Trained tasks for psychiatric service dogs


  • Wake up his/her person
  • Provide tactile stimulation
  • Facilitate social interactions and reduce fears associated with being around people
  • Serve as a buffer to help the person cope with being in a crowd
  • Help the person calm down when agitated
  • Wake up a person having nightmares
  • Grounding a person dealing with fears and anxiety and helping him/her get back to the here & now
  • Help create a safe personal space
  • Get medication and water when the person cannot
  • Get help 
  • Provide balance assistance
  • Remind a person to take medication and nag until it’s done
  • Disrupt emotional overload.

What does science say?


A 2009 survey of the effectiveness of Psychiatric Service Dogs in the treatment of PTSD in veterans by Dr. Gillett and R. Weldrick, BA, at McMaster University revealed that 82% of those partnered with a service dog reported a reduction in their symptoms and 40% took less medication.

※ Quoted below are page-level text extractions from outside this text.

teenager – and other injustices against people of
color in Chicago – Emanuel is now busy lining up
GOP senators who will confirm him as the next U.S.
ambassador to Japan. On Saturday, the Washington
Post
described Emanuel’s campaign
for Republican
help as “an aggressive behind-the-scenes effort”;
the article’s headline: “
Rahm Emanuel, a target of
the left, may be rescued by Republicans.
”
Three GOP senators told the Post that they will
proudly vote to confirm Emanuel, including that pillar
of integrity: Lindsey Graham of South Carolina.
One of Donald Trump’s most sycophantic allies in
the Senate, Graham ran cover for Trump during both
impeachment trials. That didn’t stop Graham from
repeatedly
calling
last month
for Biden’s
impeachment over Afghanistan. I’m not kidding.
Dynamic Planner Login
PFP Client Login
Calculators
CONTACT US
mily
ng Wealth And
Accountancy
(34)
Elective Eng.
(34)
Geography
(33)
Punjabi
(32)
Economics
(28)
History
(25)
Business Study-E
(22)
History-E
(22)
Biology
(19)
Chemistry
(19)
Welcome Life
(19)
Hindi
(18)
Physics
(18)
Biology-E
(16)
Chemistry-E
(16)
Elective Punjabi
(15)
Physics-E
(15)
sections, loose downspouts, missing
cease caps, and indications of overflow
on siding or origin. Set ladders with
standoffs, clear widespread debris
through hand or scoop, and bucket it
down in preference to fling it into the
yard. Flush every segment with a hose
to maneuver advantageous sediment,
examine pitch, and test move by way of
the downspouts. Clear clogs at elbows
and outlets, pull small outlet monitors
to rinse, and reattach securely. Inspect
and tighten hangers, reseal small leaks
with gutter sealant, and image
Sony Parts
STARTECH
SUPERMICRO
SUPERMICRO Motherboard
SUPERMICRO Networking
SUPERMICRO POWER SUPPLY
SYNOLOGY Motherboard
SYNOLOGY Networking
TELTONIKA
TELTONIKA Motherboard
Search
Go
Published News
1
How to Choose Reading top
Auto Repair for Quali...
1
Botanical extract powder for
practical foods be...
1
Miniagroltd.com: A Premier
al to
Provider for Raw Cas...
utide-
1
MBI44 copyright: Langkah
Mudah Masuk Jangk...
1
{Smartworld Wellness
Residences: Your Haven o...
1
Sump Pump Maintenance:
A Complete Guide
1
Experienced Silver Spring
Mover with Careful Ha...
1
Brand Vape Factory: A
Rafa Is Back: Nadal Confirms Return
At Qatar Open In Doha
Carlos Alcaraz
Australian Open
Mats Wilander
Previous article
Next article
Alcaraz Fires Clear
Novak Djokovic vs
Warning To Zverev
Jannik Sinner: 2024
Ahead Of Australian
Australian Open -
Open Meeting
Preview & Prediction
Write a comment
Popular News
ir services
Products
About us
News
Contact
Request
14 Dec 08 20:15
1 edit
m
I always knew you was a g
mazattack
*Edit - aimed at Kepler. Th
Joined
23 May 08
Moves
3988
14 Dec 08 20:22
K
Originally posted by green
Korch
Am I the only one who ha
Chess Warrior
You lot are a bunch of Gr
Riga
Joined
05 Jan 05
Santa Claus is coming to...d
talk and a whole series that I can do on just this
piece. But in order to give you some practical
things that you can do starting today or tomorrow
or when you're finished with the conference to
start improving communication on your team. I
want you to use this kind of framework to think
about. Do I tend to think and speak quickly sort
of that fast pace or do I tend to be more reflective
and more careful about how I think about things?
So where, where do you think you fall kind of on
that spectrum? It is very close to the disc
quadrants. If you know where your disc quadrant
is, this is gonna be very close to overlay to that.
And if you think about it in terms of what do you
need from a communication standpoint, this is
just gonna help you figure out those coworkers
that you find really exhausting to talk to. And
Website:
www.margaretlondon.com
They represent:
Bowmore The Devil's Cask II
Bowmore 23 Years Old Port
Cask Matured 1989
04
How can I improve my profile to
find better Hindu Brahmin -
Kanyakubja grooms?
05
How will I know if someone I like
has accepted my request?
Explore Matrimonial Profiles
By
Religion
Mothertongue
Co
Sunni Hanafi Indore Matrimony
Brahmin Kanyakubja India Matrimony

Enhancing Lives: The Benefits of Psychiatric Service Dogs

Psychiatric service dogs (PSD) offer a multitude of benefits to individuals seeking assistance with mental health conditions. These remarkable canines not only provide invaluable support but also promote personal growth and improved well-being.

One of the significant advantages of having a PSD is the encouragement they provide. These dogs offer a reason to start the day, motivating individuals to be more active, go for walks, and engage in social interactions. By assisting in maintaining a routine, PSDs contribute to a sense of structure and purpose in daily life.

Beyond addressing clinical symptoms, studies have shown that PSDs have a profound impact on emotional well-being. For individuals with conditions like post-traumatic stress disorder (PTSD) or anxiety disorders, a PSD can help alleviate feelings of loneliness, sadness, and isolation. They have the remarkable ability to calm racing thoughts and irritability, while also reducing aggression and agitation.

Our PSDs undergo comprehensive training, including the mastery of behaviors required to pass the Public Access Test and surpass the minimum standards set by the International Association of Assistance Dogs Partners (IAADP). This means that you can confidently and reliably bring your service dog to various settings, such as work, school, malls, and restaurants, knowing they have the necessary skills to navigate public spaces safely.

With their invaluable assistance and unwavering companionship, PSDs can significantly enhance the lives of individuals facing mental health challenges. Experience the transformative benefits of a psychiatric service dog and embrace a brighter, more fulfilling journey towards improved emotional well-being.